We went up to the high desert so Booker could run wild, fast, and unrestrained for a bit this morning. While there, I did a small bit in my sketchbook.


I also did this very small oil sketch the other day. I do not do very well with landscapes, so I am trying to challenge myself to do an occasional one. For some reason, landscapes bore me to death! No matter whether I do them in the sketchbook, in the studio, or even in the camera! It is beautiful where we hiked today, and I took a bucket-load of photos, all of which I proceeded to delete when we got home. I don't know what it is about landscapes. They do not thrill.

This little sketch is just 5x7". It is of moonrise over the lake at our cabin. I made the mistake of putting it on heavily textured gessoed masonite. I think landscapes should probably be on a smooth surface. No matter. If I could delete it, like I did the photos, I probably would! But it was good to challenge myself. And you are supposed to paint 99 bad paintings for every 1 good one (who said that? Picasso?) so I can count this as one more towards the good one! I'll add it to that ever growing pile!

Monday, April 5, 2010

A surprise...


When I was working at the gallery on Saturday, I picked up the new April issue of the GV (Grand Valley) magazine, hot off the press. I wanted to read an article about a fellow gallery artist, who was featured this month in it's lovely, glossy pages.
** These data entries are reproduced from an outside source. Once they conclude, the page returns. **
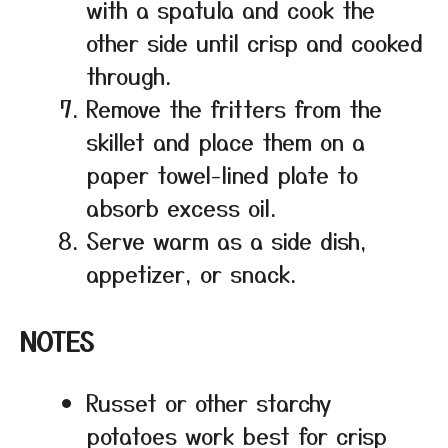
with a spatula and cook the
other side until crisp and cooked
through.
Remove the fritters from the
skillet and place them on a
paper towel-lined plate to
absorb excess oil.
Serve warm as a side dish,
appetizer, or snack.
NOTES
Russet or other starchy
potatoes work best for crisp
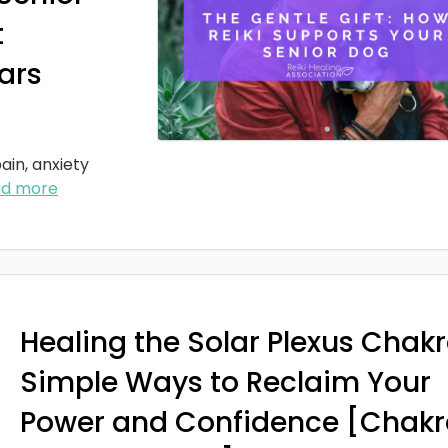
t
ars
ain, anxiety
ad more
Healing the Solar Plexus Chakr
Simple Ways to Reclaim Your
Power and Confidence [Chakr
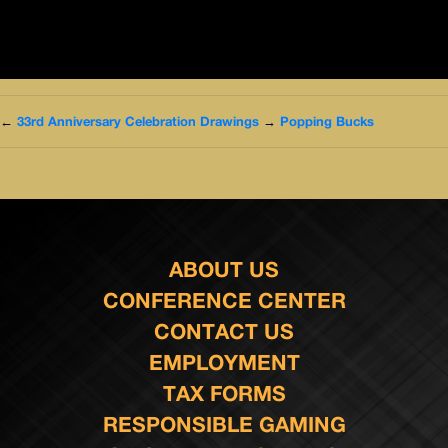
←
33rd Anniversary Celebration Drawings
→
Popping Bucks
ABOUT US
CONFERENCE CENTER
CONTACT US
EMPLOYMENT
TAX FORMS
RESPONSIBLE GAMING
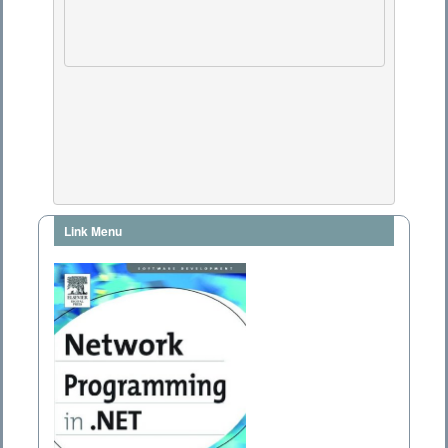
Link Menu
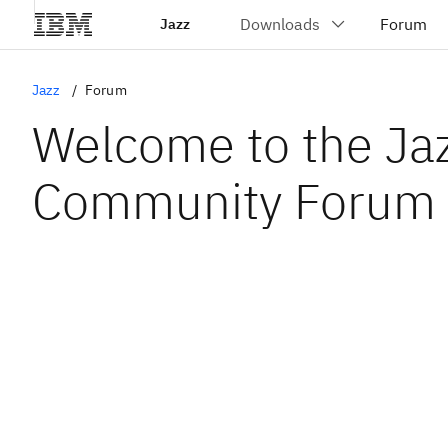
Jazz
Jazz
Forum
Welcome to the Ja
Community Forum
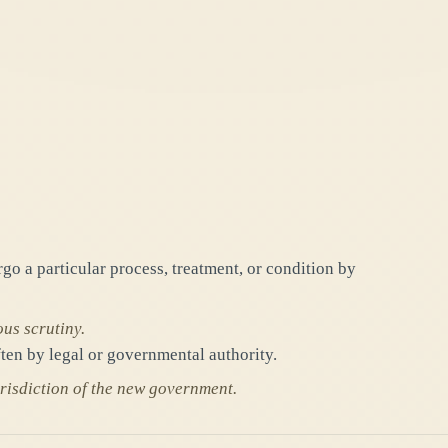
o a particular process, treatment, or condition by
ous scrutiny.
ten by legal or governmental authority.
jurisdiction of the new government.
To my surprise, before I came to the article, my eye landed on a very familiar image... my own painting, "The Youngest Groomsman." There are a number of reasons why this shouldn't have been a surprise, but I am just going to enjoy it being in the magazine, and add it to my resume. (Of course, I bought a copy of the magazine!) Sometimes you just realize life is to short to not enjoy it's surprises.

Friday, April 2, 2010

Illustration Friday: Dip


I haven't done anything for Illustration Friday for quite some time, so I decided today I would take the time to do a quick sketch. This is 5x7", done in oil on canvas. It is of our last lab, Wooster, retrieving a stick by taking a dip in the lake at our cabin. Good times!

Thursday, April 1, 2010

Not goin' nowhere...


I'm a bit unsettled tonight. I guess it's because I didn't get to go to see my son's family this weekend, as I had planned. Mountain weather did not make it feasible. It's not a huge deal - we will go next weekend, and will actually have more time there, and I won't be going alone! But I guess the canceled plans just added to the 'confusion' I have been feeling lately. One day it is spring, the next it is winter again. I don't know what to wear, and I am going from one thing to the next, feeling like I don't know what to do, either. (Should I work a bit in the garden? No, it's snowing again.)

I have not been idle, during this unsettled time between seasons. I have worked a few minutes in the garden this week (the few minutes of spring), I have painted, I have woven, and I even went to paint with the Alzheimer's patients this afternoon, which I was going to miss had I gotten to go on my trip. The group of patients today was the most productive group I've worked with yet. They all painted something, and several of their efforts are truly wonderful! (I even took photos today, but don't feel it's appropriate to share them online.)

The photo above is one I took at the cabin last weekend. The tractor is not far from our cabin. It is obviously not going anywhere anytime soon, which is just how I felt about my day today! But the run-off will begin soon. Spring will arrive with some conviction, and even summertime, before I or my garden are ready for it! I will 'dig out' of the snow and mud seasons of my mind and will head out for the next destination, wherever and whatever that may be.

But for tonight, I'm sittin' in my jammies, eating one too many cupcakes, and not goin' nowhere.